How many other countries, including Australia, have used rendition to deal with “terror” suspects?
MI5 was directly involved in the rendition of a Moroccan national, illegally taken from a Belgian prison to work for Britain’s Security Services in London, an investigation by The Independent has discovered.
The man, now aged 29 and who cannot be named for his own safety, was secretly transferred from a Brussels jail in April 2004 and then further held and interrogated by senior MI5 officers at a secret base near London.
Documents seen by The Independent show that in September 2003 a Belgian court sentenced the man to four years in prison for the use of false documents and association with terror suspects. Yet less than a year later Home Office papers reveal that the Moroccan, who was born in Rabat, was in Britain and had been granted leave to remain in the UK by the British Government.
The Home Office document, dated 4 November 2004, says: “It has been decided that the Secretary of State’s discretion should be exercised in your favour and you have been granted limited leave to remain in the United Kingdom for a reason not covered by the Immigration Rules.”

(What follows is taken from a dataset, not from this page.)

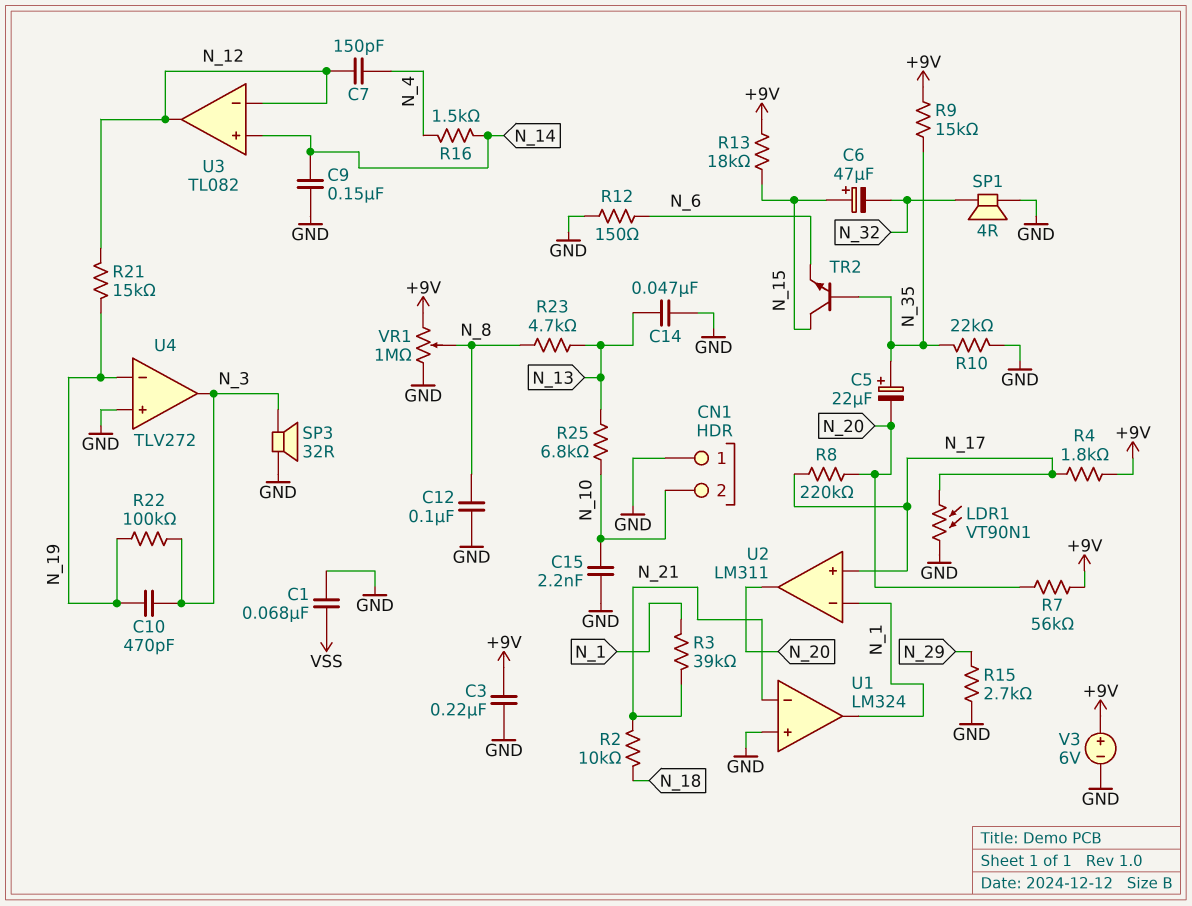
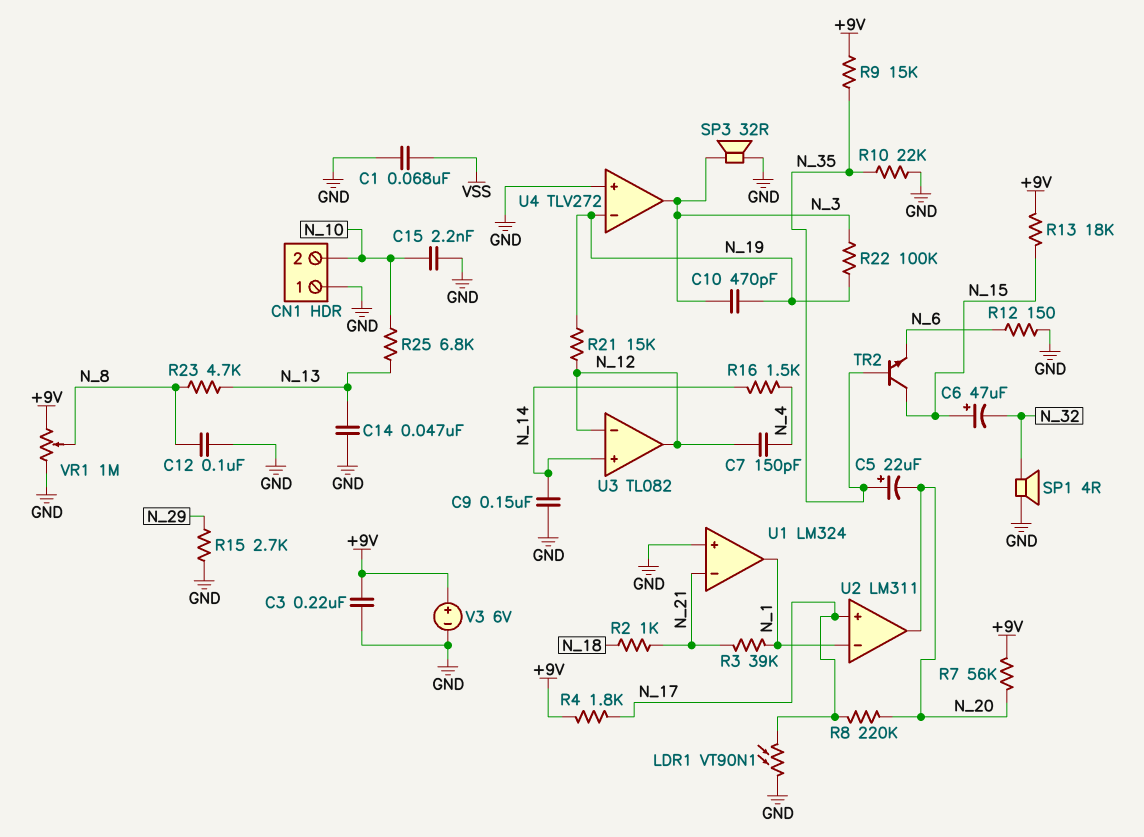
R2: 10k (N_18, N_21) -> 1k (N_18, N_21)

The case is the first evidence of a UK-based rendition recruitment programme operated by the Security Service after the 11 September attacks on America. Until now, Britain’s involvement in the practice appeared to be limited to providing assistance to American renditions.
In an interview with The Independent, the man’s Belgian lawyer, Christophe Marchand, said that the rendition took place while the suspect was waiting to appear before the central criminal court in Brussels in relation to his appeal.
Mr Marchand, Belgium’s foremost defence attorney and author of the book European Trends on the War on Human Rights, said his client, then 23 years old, had been questioned by MI5 agents in Forest Prison in Brussels where he had been detained without trial and held in solitary confinement for more than two years. During his later interrogation and detention at an MI5 safe house 40 minutes from central London, the man did not have access to a lawyer.
Last night MPs and human rights groups said the case illustrated the extent of Britain’s illegal role in the war on terror. Andrew Tyrie MP, chairman of the All Party Parliamentary Group on Extraordinary Rendition, said: “If it were to turn out that this man had been transferred to the UK against his will and against due legal process, we should well be concerned. Stories such as this underline the need for an inquiry to get to the bottom of what happened after 11 September.”
Clive Stafford Smith, director of the legal charity Reprieve, said: “We simply cannot be in the business of snatching people from foreign countries without any legal process. Why have we fought for the rule of law for all these decades if it is simply to be ignored when the Security Services decide it is not convenient to let judges into the debate?”